Back in Rome, Marenzio saw his last publications through the press and made at least one visit to Milan. His health deteriorated, however, whether from the exertions of the Polish residence or under a cloud of papal displeasure, and in 1599, he died in Rome, at the Villa Medici, domain of his former Florentine patrons. The attractions of his music outlived him in the inclusion of his secular and sacred pieces in anthologies past his death, and in two posthumous publications (one lost) of his liturgical compositions.

Significance

Despite his activity as a composer for the Church, Marenzio’s sacred music has suffered by comparison with his madrigals. Their wide popularity and dissemination not only from his earliest printed collections, but extending to their samplings in many printed anthologies of the day was based on Marenzio’s facile technique and daring scope of dramatic expression.
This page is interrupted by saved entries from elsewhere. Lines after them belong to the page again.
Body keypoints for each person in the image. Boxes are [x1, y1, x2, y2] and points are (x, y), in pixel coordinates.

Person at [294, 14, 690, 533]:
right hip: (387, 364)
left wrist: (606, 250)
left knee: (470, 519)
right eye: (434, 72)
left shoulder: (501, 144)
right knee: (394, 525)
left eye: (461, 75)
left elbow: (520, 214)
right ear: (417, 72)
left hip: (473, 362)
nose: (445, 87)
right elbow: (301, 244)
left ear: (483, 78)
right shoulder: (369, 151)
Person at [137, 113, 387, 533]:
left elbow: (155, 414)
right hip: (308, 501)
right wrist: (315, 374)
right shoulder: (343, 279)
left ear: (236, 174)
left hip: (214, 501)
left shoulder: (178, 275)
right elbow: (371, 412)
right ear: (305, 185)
By his death, he was regarded as Italy’s leading composer, and his music continued to be widely circulated beyond his homeland, all over Europe, and with special attraction for musical circles in England. Claudio Monteverdi was soon to match Marenzio in his own terms and then, as he drew the madrigal out of the vocal-consort idiom into the radically new forms of early Baroque concert writing, to overshadow the older master, though without ever effacing “the Schubert of the madrigal.”

Bibliography

Arnold, Denis. Marenzio. London: Oxford University Press, 1965. A brief, trenchant, and perceptive study of Marenzio’s music and its characteristics.

Chater, James. Luca Marenzio and the Italian Madrigal, 1577-1593. 2 vols. Ann Arbor, Mich.: UMI Research Press, 1981. Vol. 1 is a thorough and critical study of the composer’s life, output, and stylistic features. Vol. 2 contains critical editions of six of Marenzio’s madrigals, followed by examples of the music of a number of his contemporaries.

Einstein, Alfred. The Italian Madrigal. Translated by A. H. Krappe, R. H. Sessions, and O. Strunck. 3 vols. Princeton, N.J.: Princeton University Press, 1971. The classic study of this musical form, its first two volumes a comprehensive but detailed survey of the idiom and its composers (including an eighty-page section on Marenzio), and its third volume containing transcriptions of ninety-seven madrigals by various composers.

Kirkendale, W. The Court Musicians in Florence During the Principate of the Medici. Florence, Italy: Olschki, 1993. Includes treatment of Marenzio’s service in Florence, especially his involvement in the extravaganza La pellegrina.

Macy, L. W. The Late Madrigals of Luca Marenzio: Studies in the Interactions of Music, Literature, and Patronage at the End of the Sixteenth Century. Ph.D. dissertation. University of North Carolina, Chapel Hill, 1991. An analysis of Marenzio’s later period of composition in its cultural context.

Maniates, Maria Rika. Mannerism in Italian Music and Culture, 1530-1650. Chapel Hill: University of North Carolina Press, 1979. Reconsidering the broad concept of mannerism as a cultural label for this period, this intensive and probing study presents Marenzio as perhaps the central figure in its musical dimensions.